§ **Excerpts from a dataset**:
* * *

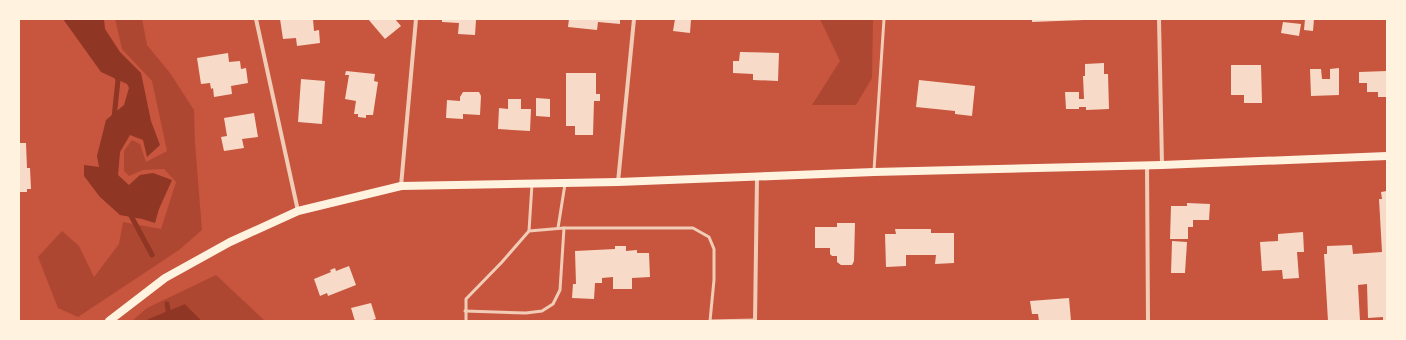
<svg xmlns="http://www.w3.org/2000/svg" width="1406" height="340" font-family="Lato,sans-serif">
	<rect width="100%" height="100%" fill="#c8553d"/>
	<g fill="#ae4732">
		<path d="M115,19H142L147,45L170,73L194,110L195,143L202,230L179,250L78,317L58,308L38,257L62,231L79,246L94,277L119,244L123,222L161,229L176,182L164,169L143,170L129,176L124,171V151L132,140L140,144L146,162L167,151L152,81L122,49Z"/>
		<path d="M820,19H873L872,78L856,105H812L840,61Z"/>
		<path d="M216,275L265,321H202L185,304L148,319L147,321H132L147,308Z"/>
	</g>
	<g fill="#8f3625">
		<path d="M63,19H104L105,29L120,52L141,73L151,121L160,145L147,157L143,140L130,135L120,152L118,175L129,185L140,175L153,173L172,180L159,209L155,223L142,219L120,215L100,197L84,176V165L99,167L97,156L106,120L124,105L129,88L127,84L101,72Z"/>
		<path d="M185,304L202,321H147L148,319Z"/>
	</g>
	<g fill="none" stroke-linecap="round" stroke-linejoin="round">
		<g stroke="#8f3625" stroke-width="5">
			<path d="M114,118L118,80L115,72"/>
			<path d="M129,212L152,255"/>
			<path d="M167,304L170,321"/>
		</g>
	</g>
	<g fill="#f7dbc8">
		<path d="M280,19H313L314,31L319,30L320,43L297,46L296,38L283,39Z"/>
		<path d="M368,19H395L401,26L385,39Z"/>
		<path d="M442,19L476,20L475,35L458,34L459,23L442,22Z"/>
		<path d="M569,19H620V24L598,22L597,30L568,27Z"/>
		<path d="M675,19H691L690,33L673,31Z"/>
		<path d="M1032,19H1084V20L1032,22Z"/>
		<path d="M1305,19H1314L1313,31L1304,30Z"/>
		<path d="M1283,22L1301,24L1299,36L1281,33Z"/>
		<path d="M740,52L779,53L778,81L753,80V74L733,73V61H739Z"/>
		<path d="M228,53L229,62L240,61L241,69L246,68L248,83L231,86L232,94L214,97L213,88L211,89L210,83L201,84L197,58Z"/>
		<path d="M1104,63V74H1108L1109,109L1086,110V107H1079V109H1066L1065,92H1079V99H1084L1083,76H1085V64Z"/>
		<path d="M1231,65H1261L1262,103H1244V95H1231Z"/>
		<path d="M1339,68V95L1311,96L1310,69H1321L1322,79H1330V69Z"/>
		<path d="M346,71L375,74L374,81L378,82L373,115H366V118L358,117V114H354L356,101L345,99L349,75H345Z"/>
		<path d="M1387,71V97H1378V92H1367V83H1359V72Z"/>
		<path d="M566,73H596V94H600V101H594L593,135H575V126H566Z"/>
		<path d="M301,79L325,81L322,124L298,122Z"/>
		<path d="M919,80L975,86L972,116L955,114V111L916,107Z"/>
		<path d="M463,92H479L481,96L480,115L463,114V119L446,118L447,100L460,101V97Z"/>
		<path d="M536,98L550,99V117L536,116Z"/>
		<path d="M508,99H521V109H531L530,131L498,129L499,108L508,109Z"/>
		<path d="M254,113L258,137L242,139L244,148L224,151L221,137L227,136L224,118Z"/>
		<path d="M19,143H26L27,168H30L31,189H27V192H19Z"/>
		<path d="M1387,191V321H1383V317L1368,318L1367,284L1358,285L1360,321H1328L1324,254H1327V246L1352,245L1353,254L1382,252L1379,199H1382L1381,192Z"/>
		<path d="M1187,203L1210,204L1209,220H1193V227H1188V239H1170L1171,206H1187Z"/>
		<path d="M837,223H855L854,261L852,265H841L837,262V256H832L830,254V248H815V227H837Z"/>
		<path d="M895,229H931V233H954V263L935,264L936,255H906V266L886,267L885,234H896Z"/>
		<path d="M1303,232L1304,252H1297L1299,278L1283,279L1282,270L1262,271L1260,242L1278,241V234Z"/>
		<path d="M1172,241L1187,242L1185,273H1171Z"/>
		<path d="M615,246H626V251L637,250V253H649L650,277L632,278V289H613V277L602,278V283H595L594,299L572,298L573,284H576L575,251L615,249Z"/>
		<path d="M349,266L356,285L328,296L327,293L320,296L314,279L331,272L330,270L335,268L336,271Z"/>
		<path d="M1069,298L1071,321H1039L1038,314H1032L1030,301Z"/>
		<path d="M371,303L376,319L369,321H355L351,308Z"/>
	</g>
	<g fill="none" stroke-linecap="round" stroke-linejoin="round">
		<g stroke="#f1ccb7" stroke-width="3">
			<path d="M874,170L884,19"/>
			<path d="M558,228L565,184"/>
			<path d="M529,231L532,184"/>
			<path d="M465,311L526,313L542,311L553,304L560,290L564,228"/>
			<path d="M466,321V299L502,262L529,231L564,228H693L709,237L714,249V280L710,321L755,320"/>
		</g>
		<g stroke="#f1ccb7" stroke-width="4">
			<path d="M256,19L298,211"/>
			<path d="M1159,19L1162,165"/>
			<path d="M1147,165L1148,321"/>
			<path d="M618,182L634,19"/>
			<path d="M401,186L416,19"/>
			<path d="M755,321L757,178"/>
		</g>
		<path stroke="#fff3e0" stroke-width="8" d="M109,321L165,278L230,242L298,211L401,186L618,182L874,172L1162,165L1387,156"/>
	</g>
	<rect width="1406" height="340" fill="none" stroke="#fff3e0" stroke-width="40"/>
</svg>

* * *

§ **ABOUT THIS EXERCISE**:
The required answer is each line of the entries containing the string "fill".

§ **OUTPUT OF THE TASK**:
	<rect width="100%" height="100%" fill="#c8553d"/>
	<g fill="#ae4732">
	<g fill="#8f3625">
	<g fill="none" stroke-linecap="round" stroke-linejoin="round">
	<g fill="#f7dbc8">
	<g fill="none" stroke-linecap="round" stroke-linejoin="round">
	<rect width="1406" height="340" fill="none" stroke="#fff3e0" stroke-width="40"/>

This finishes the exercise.